Consider: that others have suffered before us and are yet servants of God.

There are Christians across the world who have suffered—are suffering—terrible difficulties, yet God sustains and holds them. This humbling thought can make our lighter troubles feel less devastating.

Taking time to meditate on the fullness of God—as seen in all the ways He meets our needs—can lift us above our feelings of inadequacy, anxieties, and fears. The more we keep our eyes (and minds) on God and His mercies, the less room we’ll have to dwell on the nagging worries of daily life. 


2. Contentment can be learned (practised)

The beauty of contentment is that it’s something we can “learn”, as the Apostle Paul describes in Philippians 4:11-12: “I have learned, in whatsoever state I am in … to be content”. 

Paul sometimes had everything he needed and sometimes, well, he really didn’t. There were likely great times when he enjoyed safety and relative wealth, and (many) other times when he suffered immensely. 

Yet he doesn’t claim that he didn’t notice the difference. He just knows that his “heart is fully satisfied” in either state. 

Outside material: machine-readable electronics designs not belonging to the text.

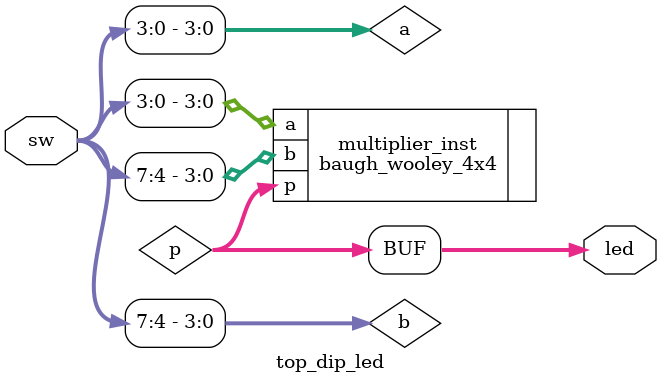
<source format=v>
`timescale 1ns / 1ps


module top_dip_led (
    input  [7:0] sw,      // 8 DIP switches: sw[3:0]=a, sw[7:4]=b
    output [7:0] led      // 8 LEDs for product output
);

    // Extract inputs from switches
    wire [3:0] a = sw[3:0];  // Lower 4 switches for multiplicand
    wire [3:0] b = sw[7:4];  // Upper 4 switches for multiplier
    
    // Product output
    wire [7:0] p;
    
    // Instantiate the Baugh-Wooley multiplier
    baugh_wooley_4x4 multiplier_inst (
        .a(a),
        .b(b),
        .p(p)
    );
    
    // Connect product to LEDs
    assign led = p;

endmodule

</source>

I remember years ago, when I tried to explain the contentment I had developed and someone remarked that I was naturally content, I laughed uproariously, because I had so many worries and intense emotions. I remember being really excited about starting a new course of study, only to feel depressed when I saw someone had finished theirs. I’d be perfectly happy with my holiday at home until I see a friend on social media who is on an overseas trip.

But by God’s grace, these wants and worries have become quieter than before. Contentment was something I had to remind myself to practise, to stop myself from getting overwhelmed. 

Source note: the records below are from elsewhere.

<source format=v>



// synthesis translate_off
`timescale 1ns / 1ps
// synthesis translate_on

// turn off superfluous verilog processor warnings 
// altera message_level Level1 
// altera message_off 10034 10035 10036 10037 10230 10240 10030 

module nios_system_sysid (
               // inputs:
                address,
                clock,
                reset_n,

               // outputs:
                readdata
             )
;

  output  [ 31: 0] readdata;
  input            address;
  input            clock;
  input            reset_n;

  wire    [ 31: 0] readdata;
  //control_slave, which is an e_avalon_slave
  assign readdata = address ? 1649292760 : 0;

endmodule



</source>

I cultivated contentment by reading a paragraph from Burroughs’s book whenever I missed the train, or that time when I injured myself and had to lie down. When I was filled with a desire for a different job, I reminded myself of the blessings I had at my current job. When I was single and longed to find someone, I reminded myself that I have God’s love that will outlast any earthly love.

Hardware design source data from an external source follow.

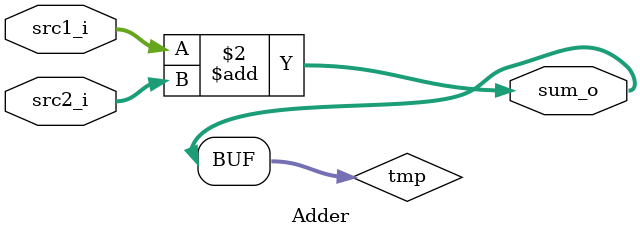
<source format=v>
module Adder(
	src1_i,
	src2_i,
	sum_o
	);
     
// I/O ports
input  [32-1:0]  src1_i;
input  [32-1:0]	 src2_i;

output [32-1:0]	 sum_o;

// Internal Signals
reg [32-1:0] tmp;
assign sum_o = tmp;

// Main function
always @(*) begin
	tmp = src1_i + src2_i;
end

endmodule                  
</source>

We can learn contentment without suppressing our “wants”. And we can start right where we are—to hold them out to God and not let ourselves drown in them, and to seek delight and satisfaction in Jesus. 


3. Let our dissatisfactions point us to God 

Here is another secret of contentment, according to Burroughs: “The Christian is the most contented [person] in the world and yet [they] are the most unsatisfied [person] in the world.”

We’re “naturally” insatiable creatures. We eat a meal, and we are hungry again hours later. We have our hearts lifted by a friend but the high fades the next day when we see our bills. Even when we get to do a serious streaming binge, we still turn it off feeling somewhat unsatisfied.

Even if we were wealthy enough to buy all the pleasures and treasures we could want and healthy enough to enjoy them, we still wouldn’t be satisfied (Ecclesiastes 2:1-11), because our souls are designed to be satisfied in God. Only He can fulfil us. 

This is why we still feel somewhat shortchanged by the dream job or by finally meeting a person we can love (I should know, I have found both). 

When we remember this, we can stop expecting the weight loss to finally make us happy, and that finishing our degree will make us feel smart and capable. It means that when our parents still don’t say “I’m proud of you”, it doesn’t matter so much. It means that getting a cold before a long-awaited trip no longer seems like such a downer. 

If we learn to hold the things we desire loosely and ask God to keep our delight in Him, we can enjoy the things He gives us without the great burden of expecting them to satisfy us. 

The way of Christian contentment is looking to God who gives us His peace (John 14:27), and who provides for us despite the whirlwind around us. Cultivating contentment is a work of the Spirit and a continual journey of remembering Christ and forgiving ourselves for all the times we forget Him. 

While earthly life is finite and fraught with challenges, we have the greatest treasure of all: we get to know the Maker of this universe—His delightful character is endlessly thrilling, surprising, and beautiful to our souls. We have Christ, whose forgiveness is great enough to swallow all our sins. And we get to look forward to a new heaven and earth that God has promised us.